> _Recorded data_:
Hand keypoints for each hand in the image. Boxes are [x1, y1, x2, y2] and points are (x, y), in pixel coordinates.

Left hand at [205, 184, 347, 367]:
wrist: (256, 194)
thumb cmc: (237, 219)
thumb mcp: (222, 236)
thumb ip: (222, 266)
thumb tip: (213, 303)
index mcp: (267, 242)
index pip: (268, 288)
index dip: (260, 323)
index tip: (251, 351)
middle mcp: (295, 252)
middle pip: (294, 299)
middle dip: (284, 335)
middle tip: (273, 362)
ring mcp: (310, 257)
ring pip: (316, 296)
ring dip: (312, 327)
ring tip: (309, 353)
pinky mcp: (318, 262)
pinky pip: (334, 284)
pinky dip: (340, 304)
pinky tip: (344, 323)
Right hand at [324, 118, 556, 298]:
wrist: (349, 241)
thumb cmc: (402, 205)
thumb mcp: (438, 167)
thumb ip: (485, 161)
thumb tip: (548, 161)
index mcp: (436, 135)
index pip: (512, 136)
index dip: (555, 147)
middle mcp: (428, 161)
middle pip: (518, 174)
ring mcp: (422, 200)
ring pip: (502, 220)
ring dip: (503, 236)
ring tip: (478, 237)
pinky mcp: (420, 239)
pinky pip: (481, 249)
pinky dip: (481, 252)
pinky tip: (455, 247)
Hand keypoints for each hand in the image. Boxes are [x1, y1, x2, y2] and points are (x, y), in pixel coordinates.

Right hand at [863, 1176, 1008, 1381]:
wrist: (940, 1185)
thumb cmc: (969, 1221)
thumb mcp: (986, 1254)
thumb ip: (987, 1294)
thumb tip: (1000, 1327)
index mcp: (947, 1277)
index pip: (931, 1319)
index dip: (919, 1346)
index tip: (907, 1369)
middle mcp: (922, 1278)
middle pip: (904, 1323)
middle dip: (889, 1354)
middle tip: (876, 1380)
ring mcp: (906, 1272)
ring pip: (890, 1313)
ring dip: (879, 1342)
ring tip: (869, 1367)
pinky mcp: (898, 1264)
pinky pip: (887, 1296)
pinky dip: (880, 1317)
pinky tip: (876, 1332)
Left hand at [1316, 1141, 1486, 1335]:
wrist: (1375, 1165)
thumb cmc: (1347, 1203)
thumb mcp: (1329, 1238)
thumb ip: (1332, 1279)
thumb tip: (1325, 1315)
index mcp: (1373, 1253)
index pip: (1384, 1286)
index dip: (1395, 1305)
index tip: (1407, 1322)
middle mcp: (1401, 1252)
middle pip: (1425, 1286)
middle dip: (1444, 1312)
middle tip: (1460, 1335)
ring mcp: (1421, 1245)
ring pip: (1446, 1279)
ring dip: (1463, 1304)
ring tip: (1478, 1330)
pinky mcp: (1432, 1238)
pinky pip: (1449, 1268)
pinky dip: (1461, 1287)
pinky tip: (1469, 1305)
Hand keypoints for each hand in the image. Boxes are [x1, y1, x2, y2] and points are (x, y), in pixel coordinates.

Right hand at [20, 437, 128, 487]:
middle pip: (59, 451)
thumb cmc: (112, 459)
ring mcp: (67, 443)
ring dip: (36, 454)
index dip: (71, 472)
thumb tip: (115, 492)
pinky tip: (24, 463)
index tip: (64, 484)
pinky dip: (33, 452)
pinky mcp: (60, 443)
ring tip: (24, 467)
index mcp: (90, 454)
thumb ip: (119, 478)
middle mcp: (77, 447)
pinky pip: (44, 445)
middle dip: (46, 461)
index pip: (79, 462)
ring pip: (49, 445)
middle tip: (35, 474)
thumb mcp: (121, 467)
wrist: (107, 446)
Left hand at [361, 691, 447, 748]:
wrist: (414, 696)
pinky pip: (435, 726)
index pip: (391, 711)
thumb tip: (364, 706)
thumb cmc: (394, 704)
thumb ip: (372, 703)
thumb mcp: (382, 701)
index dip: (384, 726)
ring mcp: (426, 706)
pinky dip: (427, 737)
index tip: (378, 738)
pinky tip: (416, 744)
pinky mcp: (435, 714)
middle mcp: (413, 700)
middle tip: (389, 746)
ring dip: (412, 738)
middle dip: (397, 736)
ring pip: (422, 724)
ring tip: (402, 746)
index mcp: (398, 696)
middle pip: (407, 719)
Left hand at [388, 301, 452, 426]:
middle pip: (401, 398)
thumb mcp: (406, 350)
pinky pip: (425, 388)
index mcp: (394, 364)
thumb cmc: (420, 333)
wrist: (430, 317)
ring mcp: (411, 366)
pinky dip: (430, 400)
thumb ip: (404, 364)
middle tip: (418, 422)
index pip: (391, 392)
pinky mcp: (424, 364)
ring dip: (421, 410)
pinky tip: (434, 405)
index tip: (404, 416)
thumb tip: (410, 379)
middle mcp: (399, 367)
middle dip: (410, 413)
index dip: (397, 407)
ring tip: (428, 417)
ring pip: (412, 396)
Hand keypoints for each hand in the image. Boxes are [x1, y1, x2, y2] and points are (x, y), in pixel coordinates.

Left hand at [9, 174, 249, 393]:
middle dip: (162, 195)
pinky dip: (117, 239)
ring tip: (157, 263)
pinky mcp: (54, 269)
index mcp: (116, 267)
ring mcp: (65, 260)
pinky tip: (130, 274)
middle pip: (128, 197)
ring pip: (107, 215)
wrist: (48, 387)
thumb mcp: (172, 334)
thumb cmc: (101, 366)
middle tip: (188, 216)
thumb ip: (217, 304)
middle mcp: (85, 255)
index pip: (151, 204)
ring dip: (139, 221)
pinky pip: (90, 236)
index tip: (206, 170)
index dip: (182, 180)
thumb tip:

> _Task brief_:
What lines in the entries contain "Left"? Report each one by copying it.

> _Written solution_:
Left hand at [205, 184, 347, 367]:
Left hand at [1316, 1141, 1486, 1335]:
Left hand at [361, 691, 447, 748]:
Left hand at [388, 301, 452, 426]:
Left hand at [9, 174, 249, 393]:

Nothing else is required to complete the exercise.